EXERCISE GOAL:
From the entries below, please output exactly the lines starting at the one containing "M188 376 198" and ending at the one containing "M60 415 67 426 56 433 48 422Z", both included.

========

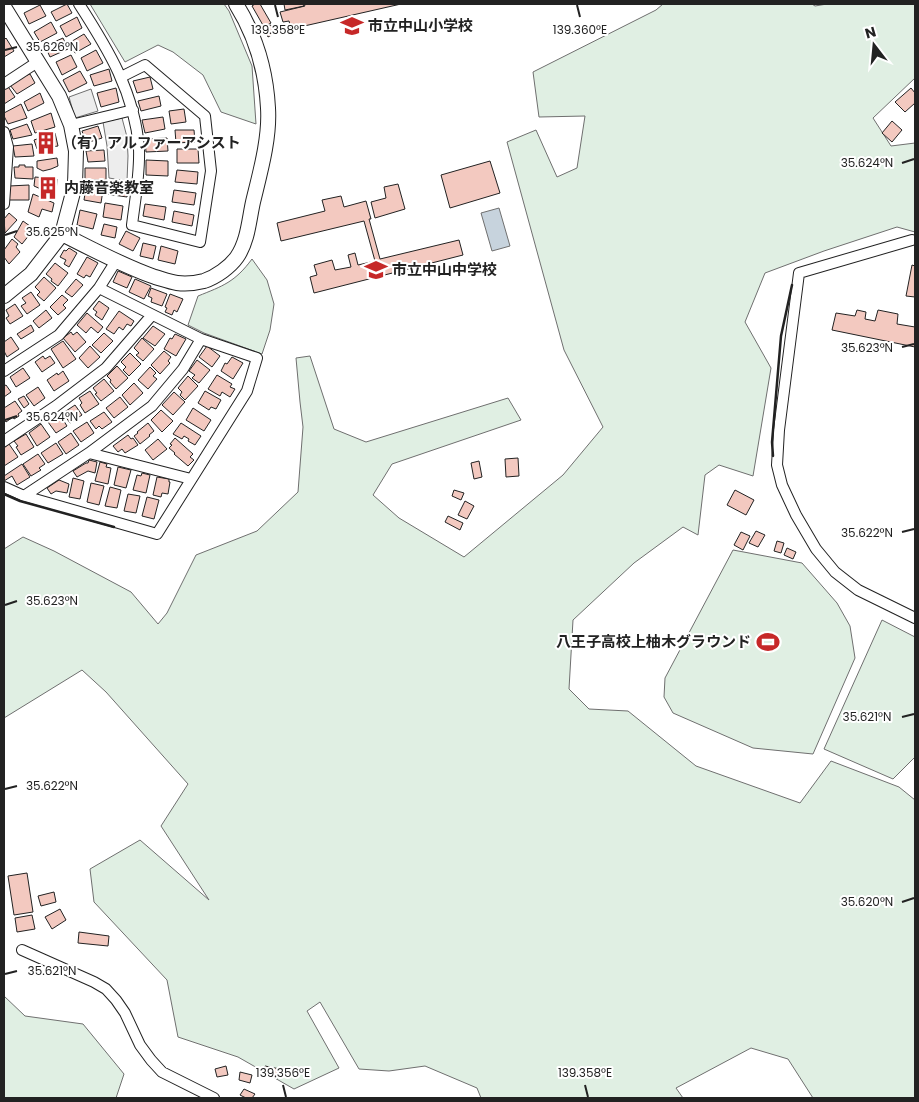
<svg xmlns="http://www.w3.org/2000/svg" width="919" height="1102" viewBox="0 0 919 1102" font-family="Poppins,'Noto Sans JP',sans-serif">
<rect width="100%" height="100%" fill="#fff"/>
<path fill="#e0efe3" stroke="#6f6f6f" d="M90 4H224L229 11 252 66 256 124 221 112 203 75 173 52 158 45 125 62Z
M663 4H812L815 6 827 4H915V78L873 118 891 146 915 143V232L897 227 824 251 765 273 745 322 771 368 753 476 719 465 705 475 698 535 683 527 634 563 573 620 569 689 589 709 628 711 696 766 800 803 831 761 899 787 915 800V1098H813L788 1059 751 1048 676 1088 683 1098H481L477 1088 425 1066 389 1071 359 1069 320 1002 307 1011 339 1068 294 1089 238 1057 178 1037 167 980 94 902 90 869 140 840 209 900 161 826 188 784 106 692 82 670 4 718V549L23 537 54 551 131 592 158 624 167 613 196 555 257 531 298 492 303 427 300 402 296 358 310 356 334 429 366 442 508 398 521 420 392 464 373 495 399 518 464 557 563 475 603 427 564 350 507 142 536 130 557 177 577 168 585 116 539 117 533 72 656 10Z
M252 259 267 280 274 304 270 330 262 354 204 333 188 325 198 296C223 286 235 282 252 259Z
M733 550 802 563 837 603 850 626 855 658 813 754 753 748 673 713 664 697 665 678Z
M882 620 915 637V757L893 779 824 749Z
M4 996 25 1016 83 1024 124 1074 116 1098H4Z"/>
<path fill="#ededed" stroke="#6f6f6f" d="M91 89 98 111 75 118 69 97Z
M122 118 127 137 128 156 127 181 109 178 107 146 103 122Z"/>
<path fill="#c7d3dd" stroke="#6f6f6f" d="M499 208 510 246 492 251 481 213Z"/>
<path fill="#f3c9c0" stroke="#222" d="M67 4 72 13 56 21 51 12Z
M255 4H260L271 23 264 27 252 6Z
M284 4H303L304 6 285 10Z
M304 4H401L291 29 289 21 283 22 280 12 305 6Z
M40 5 46 16 29 24 24 13Z
M77 17 82 28 66 37 60 26Z
M51 22 57 33 40 42 34 32Z
M271 25 275 33 268 37 264 28Z
M84 34 91 44 75 53 69 43Z
M6 38 14 51 4 57V40Z
M63 38 68 49 50 57 45 46Z
M96 50 103 63 87 71 81 58Z
M71 55 77 67 62 75 56 62Z
M109 69 112 81 94 86 90 75Z
M80 71 87 83 69 92 63 80Z
M30 74 35 83 17 94 10 85 22 77Z
M150 77 153 89 137 93 133 81Z
M7 85 15 97 4 104V87Z
M116 88 119 102 101 107 97 93Z
M911 88 915 93V103L905 112 895 102Z
M40 93 44 103 28 111 24 102Z
M159 96 161 106 141 111 138 101Z
M21 104 27 118 8 124 4 116V113Z
M184 109 186 122 171 124 169 111Z
M51 113 55 127 35 133 31 121Z
M163 117 165 129 145 133 142 120Z
M892 121 902 130 892 142 882 133Z
M27 124 32 135 13 139 10 130Z
M98 126 102 138 86 143 82 131Z
M175 130H194L195 142 176 143Z
M55 133 58 146 37 149 34 140Z
M167 138 168 151 146 152 145 139Z
M32 144 34 156 15 157 13 146Z
M177 149H198L199 163H177Z
M104 150 105 161 88 162 86 151Z
M57 158 58 166 51 169 43 171 37 168V161Z
M146 160 168 161V176L146 175Z
M490 161 500 193 450 208 441 175Z
M19 165H25V167H33V179L15 178 14 167H19Z
M85 168H106V180H85Z
M177 170 198 172 197 184 175 182Z
M35 177 57 179 56 193 52 192V196H43V190L34 186Z
M108 181 128 184 127 197 106 194Z
M398 184 405 209 375 218 371 202 386 198 384 187Z
M29 185V200H8L9 186Z
M86 187 103 190 101 203 84 200Z
M174 190 196 193 194 205 172 202Z
M33 194 54 203 52 212 42 209 39 217 28 212Z
M341 196 344 207 366 201 371 219H369L380 259 459 240 463 255 314 293 310 277 317 275 314 265 332 260 335 270 351 267 348 255 355 253 358 265 375 261 364 221 281 241 277 223 325 211 322 200Z
M105 203 123 206 121 220 103 217Z
M145 204 166 207 164 220 143 216Z
M80 210 97 214 93 229 77 225Z
M174 211 194 215 192 226 172 222Z
M9 213 17 220 5 233 4 219Z
M23 221 34 229 22 244 14 237Z
M104 224 117 227 115 238 101 235Z
M126 231 140 238 133 251 119 244Z
M12 239 18 244 16 247 20 252 9 264 4 257V250Z
M143 243 156 246 153 259 140 256Z
M161 246 178 251 175 264 158 260Z
M69 248 77 253 69 267 64 264 66 260 60 257 64 250 66 251Z
M87 257 98 263 90 277 86 275 84 278 77 274Z
M55 263 68 273 58 286 51 281 52 279 46 274Z
M912 265 915 266V297L906 296Z
M118 271 132 277 127 288 113 282Z
M44 277 56 288 44 301 37 295 40 292 35 287Z
M76 279 83 285 72 297 65 292Z
M135 279 151 286 144 299 129 292Z
M151 288 167 294 162 306 151 302 152 298 148 296Z
M31 292 40 305 27 314 21 306 26 303 22 298Z
M170 294 183 299 177 312 174 310 172 315 165 312 167 308 165 307Z
M62 295 68 300 63 305 66 308 58 315 50 307Z
M99 301 109 308 102 320 95 315 97 312 93 309Z
M15 304 23 316 10 324 6 318 9 316 6 310Z
M46 310 52 318 39 328 33 321Z
M857 310 866 312 865 319 875 321 878 310 898 314 897 324 915 327V347L832 330 836 313 855 316Z
M119 311 134 321 131 326 127 324 123 330 119 327 114 334 106 329Z
M87 313 103 327 98 333 91 327 86 333 77 325Z
M31 325 34 331 21 339 17 334Z
M153 326 165 334 155 346 143 338Z
M71 332 73 335 77 332 86 342 75 352 63 338Z
M104 333 113 341 101 353 92 345Z
M175 334 186 339 176 356 164 349 170 338 172 339Z
M11 337 19 349 7 357 4 351V342Z
M142 338 154 349 143 361 136 355 139 353 134 348Z
M63 341 76 359 63 368 51 349Z
M90 346 100 357 88 368 79 358Z
M207 346 220 356 212 367 199 357Z
M164 351 171 357 168 361 170 363 160 374 151 365Z
M130 353 141 364 129 376 123 370 126 367 121 362Z
M43 356 45 359 50 356 55 363 42 372 35 362Z
M232 357 243 363 233 379 221 371 225 363 227 364Z
M197 360 210 370 199 383 192 378 195 375 189 371Z
M117 366 128 378 116 389 110 382 111 380 107 376Z
M150 367 156 373 153 376 157 379 148 389 138 380Z
M23 368 30 378 16 387 10 377Z
M63 371 69 381 54 391 47 380 57 373 58 375Z
M217 375 232 384 230 387 235 389 230 397 222 392 220 396 208 389Z
M188 376 198 386 185 400 180 395 182 392 178 388Z
M104 379 114 391 101 401 95 394 97 393 93 388Z
M134 383 143 393 130 405 122 395Z
M6 385 11 392 4 397V386Z
M38 387 45 398 34 406 26 395Z
M90 391 99 404 85 413 80 405 82 403 79 398Z
M205 391 221 400 216 409 211 407 209 410 198 403Z
M174 392 185 402 173 415 162 405Z
M24 396 29 404 24 408 18 399Z
M120 397 128 407 114 418 106 408Z
M15 401 22 411 18 414 19 416 14 419 13 417 6 422 4 419V408Z
M75 405 82 415 70 423 63 413Z
M193 408 211 420 204 431 186 420Z
M161 410 173 421 162 432 151 420Z
M104 412 112 422 102 429 99 426 96 429 90 421Z
M60 415 67 426 56 433 48 422Z
M87 422 94 433 81 442 73 431Z
M148 423 154 431 149 435 150 436 140 444 134 436 138 433 137 432Z
M181 423 201 436 195 445 188 441 189 439 184 436 182 439 173 434Z
M41 424 50 437 37 446 29 433Z
M71 433 79 445 66 454 58 442Z
M26 434 34 447 21 455 16 447 18 446 14 441Z
M128 435 131 439 133 438 138 445 125 453 122 449 118 452 113 446Z
M175 438 193 454 190 457 194 460 188 466 174 454 175 453 169 448 172 445 170 444Z
M158 439 167 449 153 460 145 450Z
M56 443 63 454 48 463 41 453Z
M9 444 18 457 4 466V448Z
M38 454 45 464 39 468 41 470 31 476 23 464Z
M518 458 519 476 506 477 505 459Z
M89 460 97 462 95 473 88 471 77 477 73 471 86 463H88Z
M479 461 482 477 474 479 471 463Z
M100 462 107 464 106 467 111 468 108 484 95 481Z
M22 464 30 477 17 485 12 476 4 481V476Z
M118 467 131 470 126 488 114 485Z
M142 473 150 475 146 493 133 490 137 475 141 476Z
M157 477 169 479V482H170L168 494 162 493 161 497 153 495Z
M73 478 84 481 80 499 69 497Z
M59 480 69 484 67 493 56 491 51 494 47 488Z
M91 483 104 486 99 505 87 502Z
M110 487 121 490 117 508 105 506Z
M454 490 464 493 461 500 452 496Z
M735 490 754 500 746 515 727 505Z
M128 494 140 496 136 513 124 511Z
M147 497 159 500 154 519 142 516Z
M465 501 474 506 467 519 458 515Z
M448 516 463 523 460 530 445 522Z
M756 531 765 535 758 547 749 543Z
M741 532 750 536 743 550 734 545Z
M777 541 784 543 781 553 774 551Z
M787 548 796 552 793 559 784 555Z
M27 873 33 912 14 915 8 876Z
M54 892 56 902 41 906 38 896Z
M60 909 66 920 52 929 45 917Z
M32 915 35 929 17 932 15 918Z
M79 932 109 936 108 946 78 943Z
M226 1066 228 1075 217 1077 215 1069Z
M265 1066 280 1069 278 1078 263 1074Z
M240 1072 252 1075 250 1083 239 1080Z
M244 1089 255 1094 252 1098H246L240 1095Z"/>
<g fill="none" stroke-linecap="round" stroke-linejoin="round">
<defs>
<path id="street" d="M79 4C108 49 135 93 139 149 140 174 135 200 132 225L200 242 211 171 205 116 145 65 121 77
M4 84 39 61
M71 125 133 110
M4 132 8 147 4 204
M912 240 799 273 779 430 777 465 782 485 796 515 816 549 835 572 858 590 915 618
M99 288 116 261
M4 371 59 335 99 288 201 339 257 358 247 391 157 534 24 496 4 487
M4 441 56 406 106 368 152 315
M89 453 191 479
M24 496 89 453 152 406 183 369 201 339
M22 950 94 982 106 989 116 1000 125 1013 140 1045 151 1060 162 1072 214 1098"/>
<path id="secondary" d="M4 7 59 96 71 125 76 151 75 185 62 234 31 274 4 296
M62 234C92 249 123 266 155 277 162 279 170 282 177 283 185 284 196 283 204 281 216 277 230 267 237 257 248 241 249 220 253 202 260 173 270 138 268 108 266 71 256 36 236 4"/>
</defs>
<use href="#street" stroke="#222" stroke-width="12"/>
<use href="#secondary" stroke="#222" stroke-width="16"/>
<use href="#street" stroke="#fff" stroke-width="10"/>
<use href="#secondary" stroke="#fff" stroke-width="14"/>
<path stroke="#222" stroke-width="2.5" d="M773 456 772 442 781 336 792 285
M4 494 20 501 114 527"/>
</g>
<path fill="none" stroke="#222" stroke-width="2" d="M275 5 278 17M577 5 580 17M5 50 17 47M902 163 914 159M5 235 17 231M902 347 914 344M5 420 17 416M902 532 914 529M5 605 17 601M902 717 914 714M5 789 17 786M902 902 914 898M5 974 17 971M283 1085 286 1097M585 1085 588 1097"/>
<defs>
<symbol id="school-bare" viewBox="-9 -9 18 18"><path d="M0-5L7-2L0 1L-7-2ZM-4 1L0 2.5L4 1V4Q0 6-4 4Z" fill="#c62828" stroke="#fff" stroke-width="2.5" paint-order="stroke"/></symbol>
<symbol id="building-bare" viewBox="-9 -9 18 18"><path d="M-4-6H4V6H1V3H-1V6H-4ZM-2.5-4.3h1.7v1.8h-1.7ZM.8-4.3h1.7v1.8H.8ZM-2.5-1h1.7V.8h-1.7ZM.8-1h1.7V.8H.8Z" fill="#c62828" stroke="#fff" stroke-width="2.5" paint-order="stroke"/></symbol>
<symbol id="stadium-bare" viewBox="-9 -9 18 18"><path d="M0-5a6.5 5 0 1 0 0 10a6.5 5 0 1 0 0-10ZM-3.5-1.8h7v3.6h-7Z" fill="#c62828" stroke="#fff" stroke-width="2.5" paint-order="stroke"/></symbol>
</defs>
<g fill-rule="evenodd">
<use href="#school-bare" x="336" y="10" width="32" height="32"/>
<use href="#building-bare" x="30" y="127" width="32" height="32"/>
<use href="#building-bare" x="32" y="172" width="32" height="32"/>
<use href="#school-bare" x="360" y="254" width="32" height="32"/>
<use href="#stadium-bare" x="752" y="626" width="32" height="32"/>
</g>
<g text-anchor="middle" stroke-width="4" stroke-linejoin="round" paint-order="stroke">
<g font-size="15" font-weight="bold" fill="#222" stroke="#fff" text-anchor="start">
<text x="368" y="31">市立中山小学校</text>
<text x="62" y="148">（有）アルファーアシスト</text>
<text x="64" y="193">内藤音楽教室</text>
<text x="392" y="275">市立中山中学校</text>
<text x="751" y="647" text-anchor="end">八王子高校上柚木グラウンド</text>
</g>
</g>
<g font-size="12" text-anchor="middle" fill="#222" stroke="#fff" stroke-width="4" stroke-linejoin="round" paint-order="stroke">
<text x="278" y="34">139.358°E</text>
<text x="580" y="34">139.360°E</text>
<text x="52" y="51">35.626°N</text>
<text x="867" y="167">35.624°N</text>
<text x="52" y="236">35.625°N</text>
<text x="867" y="352">35.623°N</text>
<text x="52" y="421">35.624°N</text>
<text x="867" y="537">35.622°N</text>
<text x="52" y="605">35.623°N</text>
<text x="867" y="721">35.621°N</text>
<text x="52" y="790">35.622°N</text>
<text x="867" y="906">35.620°N</text>
<text x="52" y="975">35.621°N</text>
<text x="283" y="1077">139.356°E</text>
<text x="585" y="1077">139.358°E</text>
</g>
<rect width="919" height="1102" fill="none" stroke="#222222" stroke-width="10"/>
<g transform="translate(874 45) rotate(344)" stroke="#ffffff" stroke-width="4" paint-order="stroke">
<path d="M0-4L9 19L0 12L-9 19Z" fill="#222222"/>
<text y="-8" font-size="14" font-weight="bold" text-anchor="middle" fill="#222222">N</text>
</g>
</svg>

========

ANSWER SECTION:
M188 376 198 386 185 400 180 395 182 392 178 388Z
M104 379 114 391 101 401 95 394 97 393 93 388Z
M134 383 143 393 130 405 122 395Z
M6 385 11 392 4 397V386Z
M38 387 45 398 34 406 26 395Z
M90 391 99 404 85 413 80 405 82 403 79 398Z
M205 391 221 400 216 409 211 407 209 410 198 403Z
M174 392 185 402 173 415 162 405Z
M24 396 29 404 24 408 18 399Z
M120 397 128 407 114 418 106 408Z
M15 401 22 411 18 414 19 416 14 419 13 417 6 422 4 419V408Z
M75 405 82 415 70 423 63 413Z
M193 408 211 420 204 431 186 420Z
M161 410 173 421 162 432 151 420Z
M104 412 112 422 102 429 99 426 96 429 90 421Z
M60 415 67 426 56 433 48 422Z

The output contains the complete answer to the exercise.